Excerpts from CNBC-TV18’s exclusive interview with PN Vijay:
Q: What do you expect from Dr Reddy today and how do you expect the markets will take it?
A: Dr Reddy has got a thankless job on his hands, one side he is facing more than 7% inflation and other side he will be hated by everyone if he brings down the growthrate. I think he has done a lot already by increasing the CRR so he may talk a lot, he maybe hawkish. There is enough liquidity in the system. So there is an off chance he may increase the reverse repo. But other than that I think it is common knowledge that this inflation is driven by high supply commodity prices. So monetary tightening cannot do much to control inflation at this point in time in India. So I think he will be very hawkish, he will talk a lot but he may do little.

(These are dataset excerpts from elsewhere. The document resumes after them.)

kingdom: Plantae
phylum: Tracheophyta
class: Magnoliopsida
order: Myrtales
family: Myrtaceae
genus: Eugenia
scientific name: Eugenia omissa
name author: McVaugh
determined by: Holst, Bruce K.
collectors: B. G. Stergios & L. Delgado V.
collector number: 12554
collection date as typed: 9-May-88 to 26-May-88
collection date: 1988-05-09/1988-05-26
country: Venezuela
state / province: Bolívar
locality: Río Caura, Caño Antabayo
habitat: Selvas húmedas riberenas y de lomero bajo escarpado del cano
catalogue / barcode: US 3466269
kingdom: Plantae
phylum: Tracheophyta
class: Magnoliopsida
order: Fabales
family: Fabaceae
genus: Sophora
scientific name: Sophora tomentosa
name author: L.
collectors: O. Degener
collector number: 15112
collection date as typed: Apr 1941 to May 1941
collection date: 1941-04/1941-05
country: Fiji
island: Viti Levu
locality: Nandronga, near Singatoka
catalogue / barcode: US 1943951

Q: Markets has come a long way as well, made that long journey back to 17,000 if there is a very hawkish tone coming out from the policy and there is some kind of rate action as well, how much damage do you think it can do to this uprun we have had in the past seven-ten days?
A: No damage at all, I think it will be just passed away. I do not think we are a stock market that listens so much to the Indian Fed. I really feel that we overdid the correction, the first three months. I have always been saying right from the beginning of April that the bull market should resume as inflation slowly subsides. I stick to that view whatever the Fed says, whatever Reddy says I think over the next three months period the market which has already gone up about 4% in April so far, should climb higher. I have no doubt in my mind and because of domestic demand the last ten days alone; in Punjab government has released something like 20,000 crore for the farmers between the State and the Central government - India is not going to import any food this year. So there is strong demand, which is developing as you can see from the figures of Hindustan Lever and Hero Honda, which really mimic the rural economy. So I think that we are definitely not in a recession and I think at some stage the market should react favourably to these macrodevelopments in India.
Q: How would you position yourself in the rate sensitive sectors now, given what is going on in inflation and your policy expectations banks and real estate primarily?
A: They have got hit a lot. But I do not know whether I would jump in and buy real estate stocks - probably auto stocks is different. I think we are at the bottom of the rate negativism; Maruti should be going up from these types of levels. So if I were to go into rate sensitives, I will play a bit safer and move to high quality rate sensitives like auto.
Real estate will have its day; it has been beaten down and out for too long.
Disclosures:
It is safe to assume that my clients & I may have an interest in the stocks/sectors discussed.